- DOCUMENT SECTION
While most authors would kill for a deal with a major publishing house, Hugh Howey actually thumbed his nose at offers from publishers. (That distant roar you hear is writers everywhere, cheering.)
Howey first published his postapocalyptic thriller WOOL as an e book on Amazon, charging ninety-nine cents for each of the series’s five parts. A year ago, WOOL – which takes place in a postapocalyptic future where a few thousand remaining humans live in a giant, 144-story underground silo – went VIRAL. It has sold more than half a million copies and generated more than 5,260 Amazon reviews. Mr. Howey has earned more than a million dollars in royalties. The film rights have been sold to producer Ridley Scott.
So, no wonder Howey has not jumped at six- and seven-figure offers from traditional publishers. Publishers did not want just the print rights to his books. They wanted the lucrative e-book rights as well. Howey wasn’t about to give those up. On his own, he keeps 70% of his books’ royalties. Most publishers offer a digital royalty rate that amounts to 10% to 15% of a book’s retail price.
“I had made seven figures on my own, so it was easy to walk away,” Mr. Howey told the Wall Street Journal. “I thought, ‘How are you guys going to sell six times what I’m selling now?’ “
Last fall, Simon and Schuster offered Howey a print-only deal. And he took it. The deal is so unusual that it has generated a lot of press – and also that sound of writers cheering. “It’s a sign of how far the balance of power has shifted toward authors in the new digital publishing landscape,” the Wall Street Journal says, adding, “Self-published titles made up 25% of the top-selling books on Amazon last year. Four independent authors have sold more than a million Kindle copies of their books, and 23 have sold more than 250,000, according to Amazon.”
Since our business is manuscript editing, we have our own reasons for being excited about the e-book revolution. But we were once novel writers. We were what is known as mid-list authors, which is to say not best sellers. Our books sold in the thousands, maybe tens of thousands, and nobody ever thought they were going to do better. We were treated accordingly by our publishers: small advances and no book tours. A few years later in the mid-1990’s, publishers pretty much stopped printing mid-list books at all, not enough return.
For mid-list authors, which is the vast majority – the 99.9% of authors – e-books present an opportunity where lately, there has been none. Hip hip hooray!

(Records from a dataset)

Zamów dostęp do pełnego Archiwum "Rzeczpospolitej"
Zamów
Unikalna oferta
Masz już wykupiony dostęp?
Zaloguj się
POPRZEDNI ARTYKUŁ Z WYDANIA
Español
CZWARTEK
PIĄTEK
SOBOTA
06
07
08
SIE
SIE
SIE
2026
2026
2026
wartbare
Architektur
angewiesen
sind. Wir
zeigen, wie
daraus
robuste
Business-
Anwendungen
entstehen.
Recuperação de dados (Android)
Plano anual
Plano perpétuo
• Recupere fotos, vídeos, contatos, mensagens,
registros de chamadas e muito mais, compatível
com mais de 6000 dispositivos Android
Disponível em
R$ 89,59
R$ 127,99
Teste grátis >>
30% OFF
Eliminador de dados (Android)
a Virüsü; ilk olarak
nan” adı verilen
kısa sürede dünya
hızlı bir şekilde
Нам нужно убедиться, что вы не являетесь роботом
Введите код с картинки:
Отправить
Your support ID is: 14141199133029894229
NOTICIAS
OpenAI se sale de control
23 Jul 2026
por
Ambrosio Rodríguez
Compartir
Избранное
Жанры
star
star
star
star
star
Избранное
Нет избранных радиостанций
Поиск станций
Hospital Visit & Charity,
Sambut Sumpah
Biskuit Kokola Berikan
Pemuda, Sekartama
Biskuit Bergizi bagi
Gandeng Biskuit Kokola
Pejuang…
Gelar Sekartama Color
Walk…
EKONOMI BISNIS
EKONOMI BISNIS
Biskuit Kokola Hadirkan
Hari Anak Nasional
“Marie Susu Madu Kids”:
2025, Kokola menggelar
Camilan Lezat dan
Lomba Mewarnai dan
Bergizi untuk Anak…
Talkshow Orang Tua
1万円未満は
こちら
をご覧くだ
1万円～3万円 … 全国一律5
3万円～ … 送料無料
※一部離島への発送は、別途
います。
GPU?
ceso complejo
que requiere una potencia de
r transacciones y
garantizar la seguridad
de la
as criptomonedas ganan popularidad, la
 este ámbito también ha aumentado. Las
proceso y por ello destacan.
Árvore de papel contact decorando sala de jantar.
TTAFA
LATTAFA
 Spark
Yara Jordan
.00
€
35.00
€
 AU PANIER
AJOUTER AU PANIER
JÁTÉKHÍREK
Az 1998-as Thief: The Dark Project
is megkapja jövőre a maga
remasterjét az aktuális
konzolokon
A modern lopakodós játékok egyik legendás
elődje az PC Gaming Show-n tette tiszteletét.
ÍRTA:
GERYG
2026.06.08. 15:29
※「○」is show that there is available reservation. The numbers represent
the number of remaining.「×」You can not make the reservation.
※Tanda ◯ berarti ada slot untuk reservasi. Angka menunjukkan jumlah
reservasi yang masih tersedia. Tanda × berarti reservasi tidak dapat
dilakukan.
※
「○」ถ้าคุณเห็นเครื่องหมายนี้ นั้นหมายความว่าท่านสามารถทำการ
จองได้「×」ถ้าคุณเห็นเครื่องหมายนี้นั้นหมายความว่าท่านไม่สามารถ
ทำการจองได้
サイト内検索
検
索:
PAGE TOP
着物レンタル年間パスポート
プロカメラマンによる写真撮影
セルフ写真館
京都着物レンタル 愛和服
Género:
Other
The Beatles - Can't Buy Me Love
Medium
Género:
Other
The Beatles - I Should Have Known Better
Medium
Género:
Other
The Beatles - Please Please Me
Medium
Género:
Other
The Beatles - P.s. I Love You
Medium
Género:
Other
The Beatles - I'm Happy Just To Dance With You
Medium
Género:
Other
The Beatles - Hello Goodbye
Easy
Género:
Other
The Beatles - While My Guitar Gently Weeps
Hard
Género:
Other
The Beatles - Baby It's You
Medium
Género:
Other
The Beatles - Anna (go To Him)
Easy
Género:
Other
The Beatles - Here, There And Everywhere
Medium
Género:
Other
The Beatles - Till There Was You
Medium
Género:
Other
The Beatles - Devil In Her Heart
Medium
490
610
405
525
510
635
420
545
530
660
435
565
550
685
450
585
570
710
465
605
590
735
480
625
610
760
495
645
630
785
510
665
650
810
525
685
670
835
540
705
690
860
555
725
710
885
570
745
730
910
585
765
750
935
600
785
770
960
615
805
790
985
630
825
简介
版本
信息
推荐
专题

- WHAT IS NEEDED
Reproduce the part of the article about Hugh Howey's publishing deal that runs from "Howey first published" to "producer Ridley Scott.". The lines aren't needed for any of this.

- ANSWER TO THIS PROBLEM
Howey first published his postapocalyptic thriller WOOL as an e book on Amazon, charging ninety-nine cents for each of the series’s five parts. A year ago, WOOL – which takes place in a postapocalyptic future where a few thousand remaining humans live in a giant, 144-story underground silo – went VIRAL. It has sold more than half a million copies and generated more than 5,260 Amazon reviews. Mr. Howey has earned more than a million dollars in royalties. The film rights have been sold to producer Ridley Scott.